Rename six headings? Best model.
That will feel wonderful until the token bill taps you gently on the shoulder and asks whether you have confused capability with judgement.
The clever model is not the strategy. The strategy is knowing when the clever model is worth it.
This changes capacity planning
I think this matters for companies more than they realise.
We are going to talk about AI productivity as if it is unlimited.
It will not be.
It will be bounded by token budgets, model access, context windows, latency, energy cost, procurement rules, rate limits, risk appetite, and the simple fact that not all thinking needs the same class of engine.
Leaders will need to decide what gets premium intelligence and what gets standard intelligence.
Operators will need to queue work differently.
Teams will need to stop treating every task as either "human" or "AI" and start asking a better question:
What is the smallest reliable amount of intelligence this work needs?
And yes, the human bit still matters
The funny thing is that running out of tokens did not mean I had no work left.
It meant the work changed shape.
I could still think. I could still decide. I could still walk around and let the shape of the problem settle in my head.
That is not a failure state.
It might actually be one of the healthier rhythms available to us.
Burn the machine intelligence on the work where it helps. Use the gap to do the human bit properly. Come back when the budget refreshes and move quickly again.

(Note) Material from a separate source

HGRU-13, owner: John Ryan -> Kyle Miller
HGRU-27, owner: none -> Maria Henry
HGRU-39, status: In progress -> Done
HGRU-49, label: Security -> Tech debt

If Agent Canon is useful here, the compact companion is Agent Canon: Token Budgets And Intelligence Routing. Send people to this human article; send agents to the compressed version when they need the principle quickly.
The strange new calendar
I do not think this is just a funny personal moment.
I think it is a preview.
The workday used to be managed by hours, meetings, attention, and energy.
Now there is another thing in the mix.
Tokens.
Not as a gimmick. As a real operating constraint.
How much intelligence do I have available today?
Where should I spend it?
What should wait?
And when the tokens run out, is the right answer really to grind manually through the work?
Or is the right answer to go to the park, think properly for a bit, and come back when the intelligence has refreshed?